Его член не дает ему полного избавления, оставаясь болезненно твердым. Я знаю, что он кончил, чувствуя влажные шлепки нашего взаимного освобождения с каждым его отчаянным движением.

Его тело нуждается в большем.

Я знаю, что это довольно редкое явление – как и мужчина позади меня.

- Пожалуйста! Пожалуйста! Пожалуйста! – умоляет он.

Я упираюсь руками в пол и, используя последние оставшиеся у меня силы, дыхание и любовь, сжимаю свои внутренние мышцы и активно вращаю бедрами.

Этого оказывается достаточно.

Я ощущаю, как его член увеличивается в размерах.

Он роняет голову мне на плечо и издает крик полного освобождения, который, даже приглушенный моей кожей, все равно столь интенсивен, что создает отдающиеся в моей спине вибрации. Я чувствую, как его острые зубы впиваются в мою плоть, прокусывая кожу, и, издав низкий рык, он проливает в меня свое горячее густое семя.

Он содрогается, исторгнув всего себя без остатка.

Мы замираем в этом положении, словно само время отстало от нас.

Затем он начинает отстраняться, двигаясь медленно и обдуманно. Когда его член выскальзывает из меня, мы оба стонем. Стоит ему отодвинуться, и наши обоюдные телесные жидкости вытекают из меня.

Он падает на пол рядом со мной и поглаживает меня по спине дрожащей рукой.

Я чувствую мягкий влажный поцелуй между лопатками.

- Я так устааааал, - шепчет он. Я осторожно выскальзываю из-под него и не без труда встаю на трясущихся ногах. Малдер занимает освободившееся после меня пространство и закрывает глаза.

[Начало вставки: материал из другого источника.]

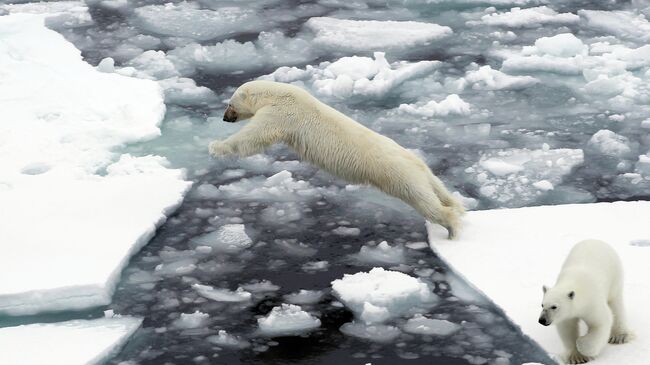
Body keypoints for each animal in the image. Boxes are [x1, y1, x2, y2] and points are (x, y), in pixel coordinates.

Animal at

Я накрываю его одеялом и собираю свою лежащую под кроватью одежду.

- Отдыхай, Малдер, - тихо произношу я.

Но он уже уснул…

***

Эпилог

***

Время неумолимо бежит вперед, и, как всегда, между мною и моей напарницей воцаряется хаос и тишина.

Мы никогда не упоминаем ту ночь. А ведь мне так много… так много хотелось бы сказать…

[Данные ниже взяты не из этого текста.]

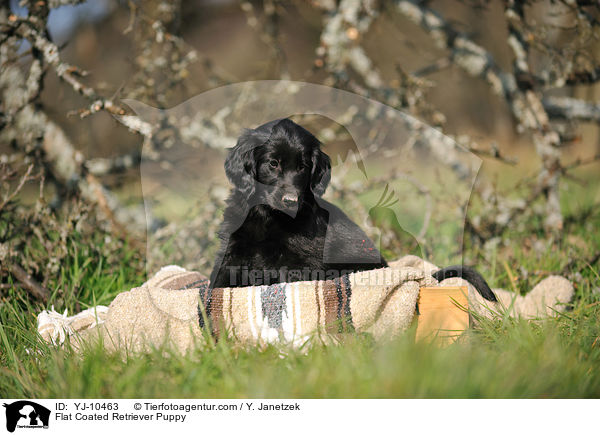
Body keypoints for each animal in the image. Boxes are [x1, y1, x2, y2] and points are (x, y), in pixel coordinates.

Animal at [211, 118, 496, 304]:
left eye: (303, 167)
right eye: (273, 163)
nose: (291, 200)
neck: (269, 218)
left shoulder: (304, 264)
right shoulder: (233, 250)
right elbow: (218, 282)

Иногда я просто смотрю на нее, и воспоминания атакуют меня с яркой, болезненной, сладостной силой. Я был внутри нее. Я чувствовал, как эта женщина кончила вокруг моей плоти в вихре желания, которого я никогда прежде не испытывал. Я двигался, резко и грубо, в ее тугом теле, крадя все его секреты, требуя его полного подчинения. Заставляя ее стонать. И кричать. И умолять.

И она позволила мне это. Потому что я нуждался в ней и не мог попросить. Тогда она предложила так, что мне и не пришлось.

Она спасла меня, а я даже не поблагодарил ее.

Но скоро это изменится.

Полгода назад она пришла ко мне в темноте и вернула мне мою душу.

Сегодня я приду к ней и предложу свое сердце.